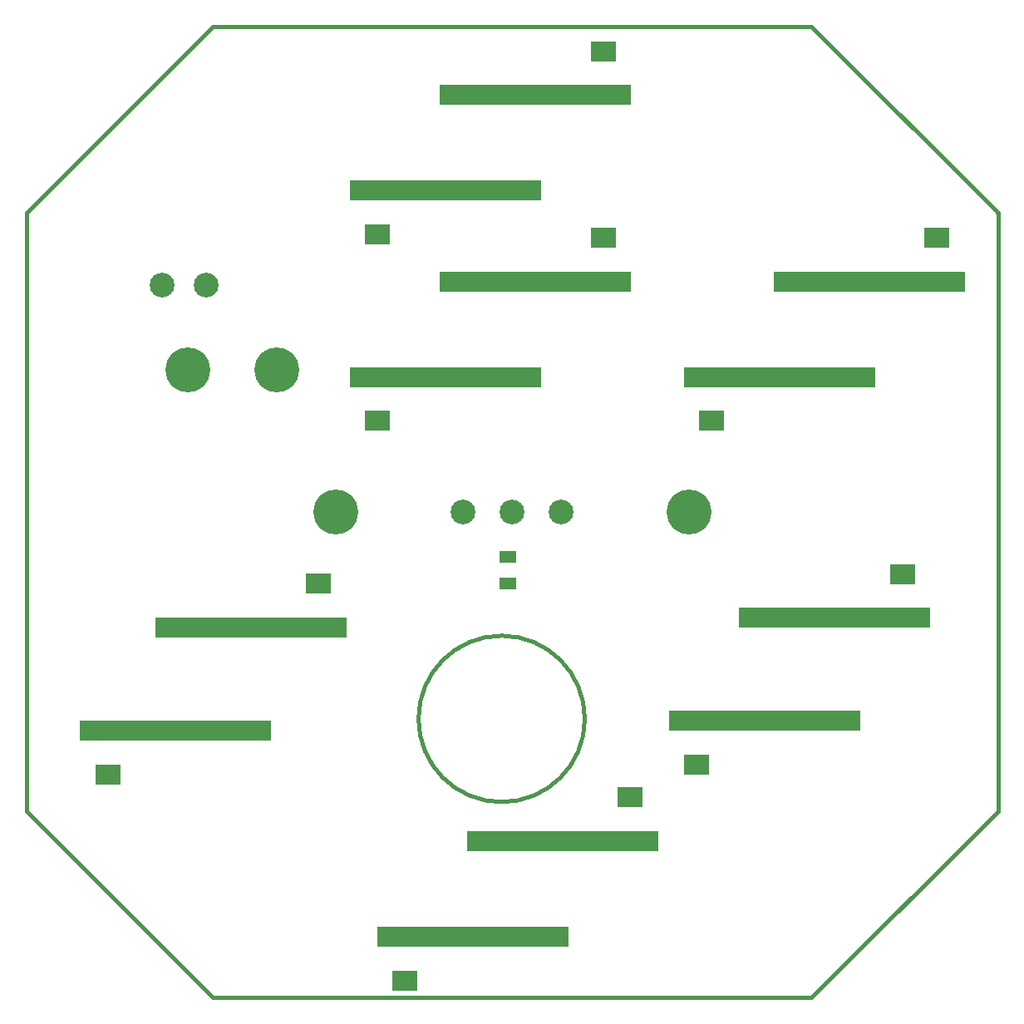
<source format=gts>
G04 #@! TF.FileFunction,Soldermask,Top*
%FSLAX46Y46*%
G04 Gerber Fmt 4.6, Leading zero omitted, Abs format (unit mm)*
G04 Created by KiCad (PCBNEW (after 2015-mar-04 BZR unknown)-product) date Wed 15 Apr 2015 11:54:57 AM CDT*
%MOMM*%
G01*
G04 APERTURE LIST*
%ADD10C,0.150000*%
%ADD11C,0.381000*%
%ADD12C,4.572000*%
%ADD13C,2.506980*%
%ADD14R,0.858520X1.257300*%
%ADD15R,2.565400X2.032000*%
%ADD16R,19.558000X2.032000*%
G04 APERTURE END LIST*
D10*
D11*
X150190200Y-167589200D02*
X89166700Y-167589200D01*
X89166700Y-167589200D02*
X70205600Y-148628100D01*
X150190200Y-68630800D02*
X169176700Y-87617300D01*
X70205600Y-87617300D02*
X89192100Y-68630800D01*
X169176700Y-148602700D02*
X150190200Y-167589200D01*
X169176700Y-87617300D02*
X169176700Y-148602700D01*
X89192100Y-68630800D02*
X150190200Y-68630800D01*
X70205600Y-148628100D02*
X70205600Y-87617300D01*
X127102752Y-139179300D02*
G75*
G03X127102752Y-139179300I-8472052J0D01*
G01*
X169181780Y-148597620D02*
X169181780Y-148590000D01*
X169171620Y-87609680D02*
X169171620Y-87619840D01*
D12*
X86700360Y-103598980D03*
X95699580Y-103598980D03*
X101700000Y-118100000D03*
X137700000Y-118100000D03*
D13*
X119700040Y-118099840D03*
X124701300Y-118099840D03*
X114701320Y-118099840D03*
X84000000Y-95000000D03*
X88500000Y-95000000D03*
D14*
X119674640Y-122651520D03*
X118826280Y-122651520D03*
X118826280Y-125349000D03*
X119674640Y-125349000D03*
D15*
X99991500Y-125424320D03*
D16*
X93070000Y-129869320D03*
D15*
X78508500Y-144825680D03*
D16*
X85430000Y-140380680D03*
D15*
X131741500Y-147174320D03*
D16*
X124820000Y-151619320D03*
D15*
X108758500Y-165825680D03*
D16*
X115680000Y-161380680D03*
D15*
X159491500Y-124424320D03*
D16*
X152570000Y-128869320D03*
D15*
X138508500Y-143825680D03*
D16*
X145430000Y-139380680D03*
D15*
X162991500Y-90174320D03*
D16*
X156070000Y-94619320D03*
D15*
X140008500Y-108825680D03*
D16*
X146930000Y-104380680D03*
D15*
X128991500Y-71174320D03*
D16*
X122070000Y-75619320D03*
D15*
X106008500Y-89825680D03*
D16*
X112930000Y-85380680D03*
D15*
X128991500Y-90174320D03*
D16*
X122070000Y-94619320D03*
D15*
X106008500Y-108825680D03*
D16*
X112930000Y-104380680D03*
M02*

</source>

---

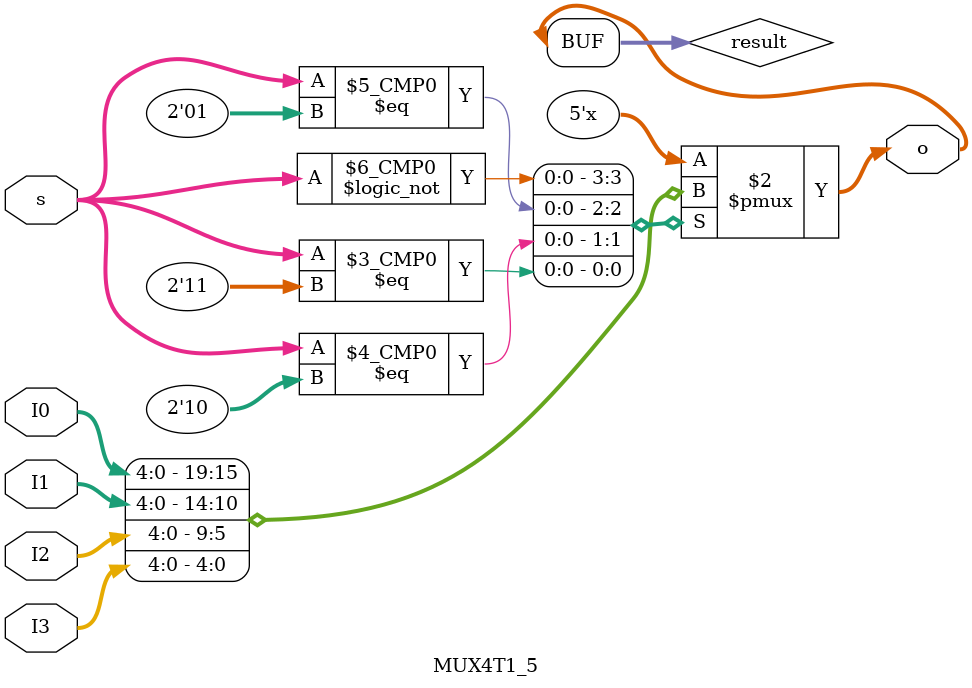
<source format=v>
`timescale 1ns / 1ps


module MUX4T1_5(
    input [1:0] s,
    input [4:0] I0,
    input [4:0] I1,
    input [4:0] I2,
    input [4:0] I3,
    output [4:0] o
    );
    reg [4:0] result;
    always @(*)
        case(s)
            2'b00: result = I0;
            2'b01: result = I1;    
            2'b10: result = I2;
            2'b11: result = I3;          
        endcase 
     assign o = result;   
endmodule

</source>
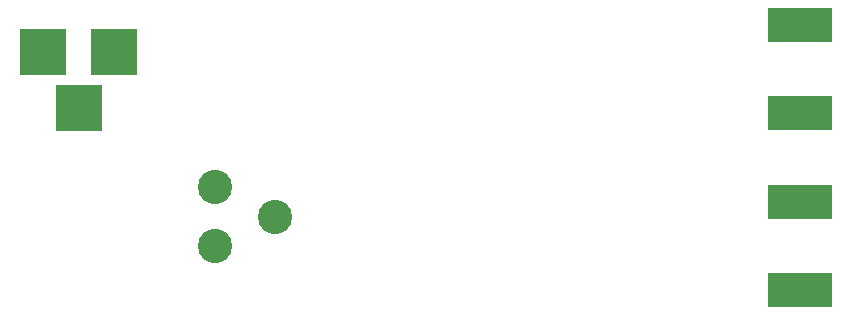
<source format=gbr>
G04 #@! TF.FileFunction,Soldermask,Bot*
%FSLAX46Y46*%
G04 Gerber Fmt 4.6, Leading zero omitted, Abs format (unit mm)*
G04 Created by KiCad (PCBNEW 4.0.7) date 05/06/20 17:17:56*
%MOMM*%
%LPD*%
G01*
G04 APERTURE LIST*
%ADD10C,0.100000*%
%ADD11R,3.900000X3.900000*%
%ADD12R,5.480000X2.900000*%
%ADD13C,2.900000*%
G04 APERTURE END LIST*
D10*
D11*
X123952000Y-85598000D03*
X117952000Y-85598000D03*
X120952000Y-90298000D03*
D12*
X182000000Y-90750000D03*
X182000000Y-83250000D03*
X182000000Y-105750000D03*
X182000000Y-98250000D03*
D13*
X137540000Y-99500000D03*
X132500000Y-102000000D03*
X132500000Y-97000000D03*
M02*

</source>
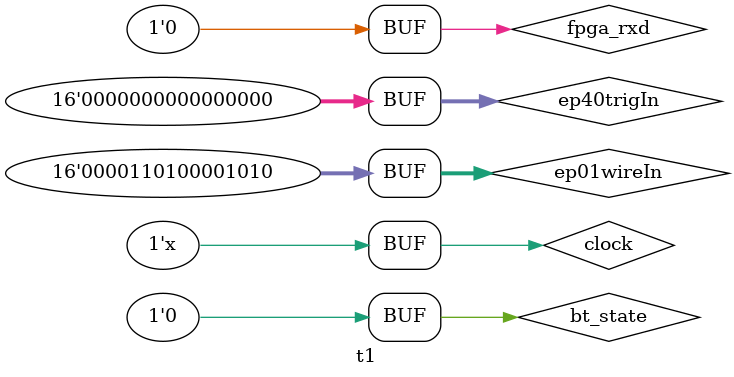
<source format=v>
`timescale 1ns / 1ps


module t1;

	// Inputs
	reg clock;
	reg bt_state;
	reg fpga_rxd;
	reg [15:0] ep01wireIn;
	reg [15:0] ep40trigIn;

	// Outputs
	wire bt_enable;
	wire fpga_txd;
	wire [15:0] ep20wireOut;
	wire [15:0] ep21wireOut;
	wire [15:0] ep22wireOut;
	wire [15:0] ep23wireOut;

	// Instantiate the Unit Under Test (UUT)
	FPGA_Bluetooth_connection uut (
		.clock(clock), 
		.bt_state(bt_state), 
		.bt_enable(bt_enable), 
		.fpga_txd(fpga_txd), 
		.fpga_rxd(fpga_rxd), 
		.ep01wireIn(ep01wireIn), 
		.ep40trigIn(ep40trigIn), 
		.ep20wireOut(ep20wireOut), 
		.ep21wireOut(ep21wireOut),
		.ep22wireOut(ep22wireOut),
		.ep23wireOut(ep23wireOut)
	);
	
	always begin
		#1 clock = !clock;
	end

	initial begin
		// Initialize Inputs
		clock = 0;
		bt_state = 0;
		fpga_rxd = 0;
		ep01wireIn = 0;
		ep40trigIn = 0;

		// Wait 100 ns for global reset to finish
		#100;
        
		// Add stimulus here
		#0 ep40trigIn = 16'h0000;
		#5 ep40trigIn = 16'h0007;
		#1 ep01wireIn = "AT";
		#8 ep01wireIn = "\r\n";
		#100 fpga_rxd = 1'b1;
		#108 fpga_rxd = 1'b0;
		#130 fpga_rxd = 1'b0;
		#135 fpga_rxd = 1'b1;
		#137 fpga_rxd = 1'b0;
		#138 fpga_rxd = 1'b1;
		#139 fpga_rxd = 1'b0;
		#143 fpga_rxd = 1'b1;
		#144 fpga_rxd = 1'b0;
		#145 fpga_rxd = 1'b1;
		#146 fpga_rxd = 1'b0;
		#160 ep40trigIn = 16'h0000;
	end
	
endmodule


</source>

**WORK ITEM:**
Wherever the word "FileFunction" turns up in the records above, copy the line that holds it.

**YOUR RESPONSE:**
G04 #@! TF.FileFunction,Soldermask,Top*
G04 #@! TF.FileFunction,Soldermask,Bot*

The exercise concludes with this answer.